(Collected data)

==============================

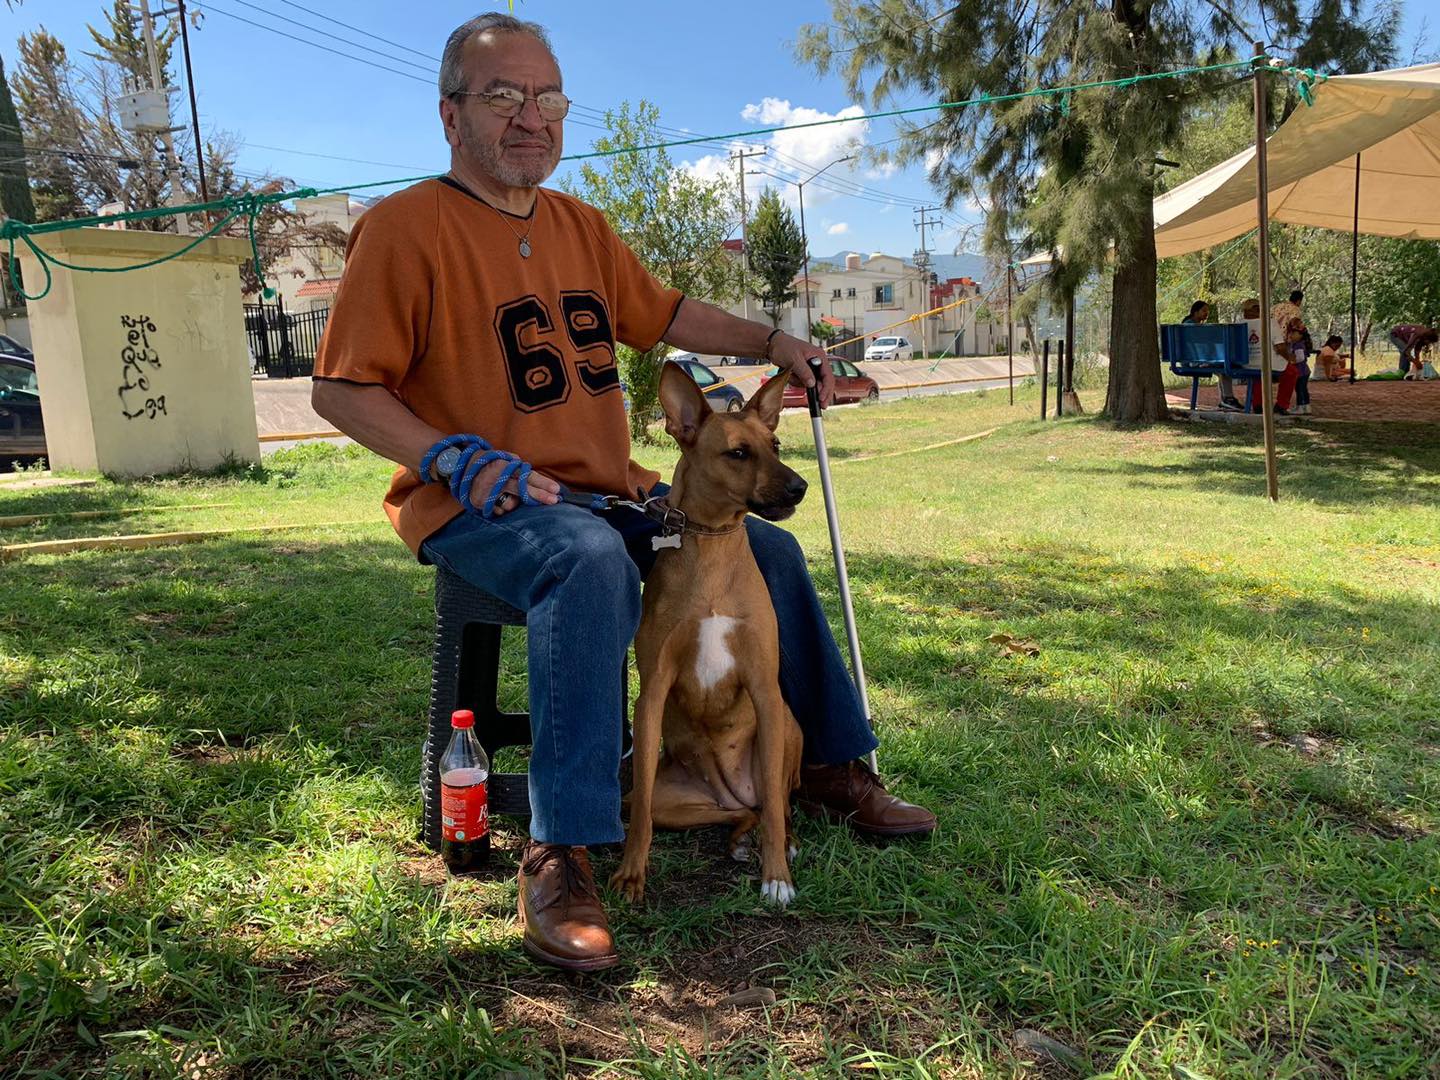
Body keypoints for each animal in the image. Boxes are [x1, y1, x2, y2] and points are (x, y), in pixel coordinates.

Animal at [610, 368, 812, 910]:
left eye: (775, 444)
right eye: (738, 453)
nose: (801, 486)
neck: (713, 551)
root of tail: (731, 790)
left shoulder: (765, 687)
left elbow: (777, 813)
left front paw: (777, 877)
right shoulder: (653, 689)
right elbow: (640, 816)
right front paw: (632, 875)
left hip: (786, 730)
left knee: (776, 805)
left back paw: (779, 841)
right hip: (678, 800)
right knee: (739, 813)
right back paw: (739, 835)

==============================

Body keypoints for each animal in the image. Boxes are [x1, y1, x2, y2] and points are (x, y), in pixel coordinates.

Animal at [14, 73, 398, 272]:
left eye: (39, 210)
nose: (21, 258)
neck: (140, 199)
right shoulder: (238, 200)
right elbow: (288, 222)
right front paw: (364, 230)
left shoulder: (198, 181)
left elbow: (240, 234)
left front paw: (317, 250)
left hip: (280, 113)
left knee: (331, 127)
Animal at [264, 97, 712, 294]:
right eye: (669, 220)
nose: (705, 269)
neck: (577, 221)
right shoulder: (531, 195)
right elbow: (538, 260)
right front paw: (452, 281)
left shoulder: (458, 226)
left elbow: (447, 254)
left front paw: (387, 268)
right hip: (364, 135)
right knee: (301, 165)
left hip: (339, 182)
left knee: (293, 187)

==============================

▸ **Brief**:
Nothing but a number is wanted: how many lines in the records above include "shoulder".

▸ **Response area**:
6